Do certain races/ethnicity groups tend to exhibit higher instances of obesity?

# Select rows of interest
q3 <- brfss2013 %>% select(X_imprace,X_prace1,X_bmi5cat) %>%
filter(!is.na(X_imprace),!is.na(X_prace1),!is.na(X_bmi5cat)) %>%  # Get rid of NA values
mutate(imprace_short = str_split(X_imprace,',',simplify = T)[,1],imprace_short = str_split(imprace_short,'/',simplify = T)[,1],num_people=1) # add column with shortened race names


# Plot survey demographics for permuted race/ethnicity
q3_summ <- q3 %>% group_by(imprace_short) %>% summarise(count = n()) 

ggplot(q3_summ, aes(x=reorder(imprace_short, -count), y=count)) + geom_bar(stat = "identity",color = 'black',fill="blue") + labs(title = "Survey Demographics Across Permuted Ethnicity/Race",x = "Permuted Race/Ethnicity Category", y= "Number of People") + theme(plot.title = element_text(hjust = 0.5)) +geom_text(aes(label=count,vjust=-0.2))# ,axis.text.x = element_text(angle = 90,))

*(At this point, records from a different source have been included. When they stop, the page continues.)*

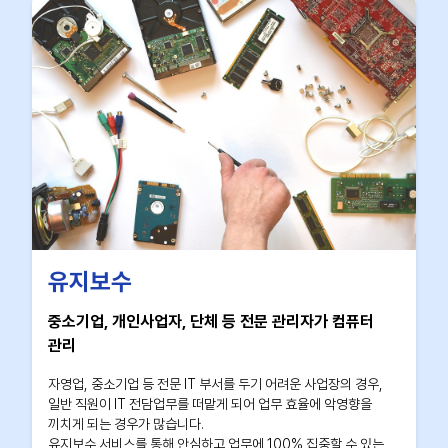
유지보수
중소기업, 개인사업자, 단체 등 전문 관리자가 컴퓨터
관리
자영업, 중소기업 등 전문 IT 부서를 두기 어려운 사업장의 경우,
일반 직원이 IT 전담업무를 떠맡게 되어 업무 효율에 악영향을
끼치게 되는 경우가 많습니다.
유지보수 서비스를 통해 안심하고 업무에 100% 집중할 수 있는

# Filter, count and plot obese across ethnicity
q3_obese <- q3 %>% filter(X_bmi5cat=="Obese") %>% group_by(imprace_short) %>% summarise(count = n())

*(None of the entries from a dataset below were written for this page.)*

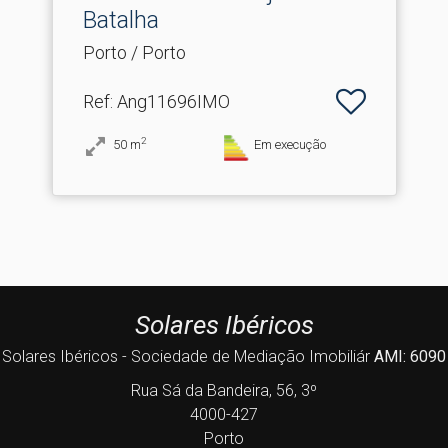
Batalha
Porto / Porto
Ref
: Ang11696IMO
2
50
m
Em execução
Solares Ibéricos
Solares Ibéricos - Sociedade de Mediação Imobiliár
AMI: 6090
Rua Sá da Bandeira, 56, 3º
4000-427
Porto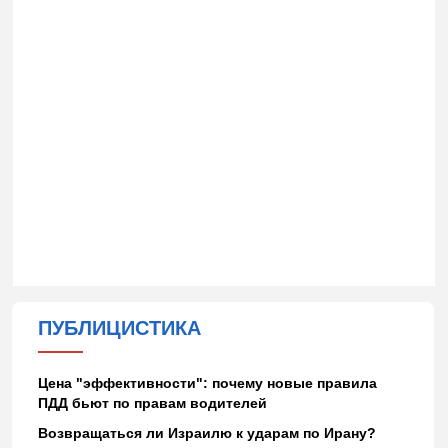
ПУБЛИЦИСТИКА
Цена "эффективности": почему новые правила
ПДД бьют по правам водителей
Возвращаться ли Израилю к ударам по Ирану?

ggplot(q3,aes(x=imprace_short,y=num_people,fill=X_bmi5cat)) + geom_bar(stat = 'identity',position = 'fill') + labs(title = "Normalized BMI Across Race/Ethnicity",x = "Permuted Race/Ethnicity Category", y= "Number of People") + theme(plot.title = element_text(hjust = 0.5)) +
scale_fill_discrete(name = 'BMI Category')

Conclusion:

It appears that based off of the normalized BMI bar plot, that the occurrence of obesity in both Black and American Indian populations surveyed, is higher than that of any other ethnicities. However, reviewing the demographic overview plot, the sample populations for these is significantly lower, and should be taken into account (and is likely closer in line to the overall population distribution of ethnicities). Also noteworthy is how despite similar proportions of overweight populations across race/ethnicity, that obesity in Asian population surveyed, is significantly lower than that of the rest of the ethnic groups surveyed. It would also be of great interest to view how BMI varied across the rest of the world, with respection to region, country and ethnicity. Based on the random sampling nature of the survey and sample size, this trend can be generalized to the general population, but additional investigation is still warranted.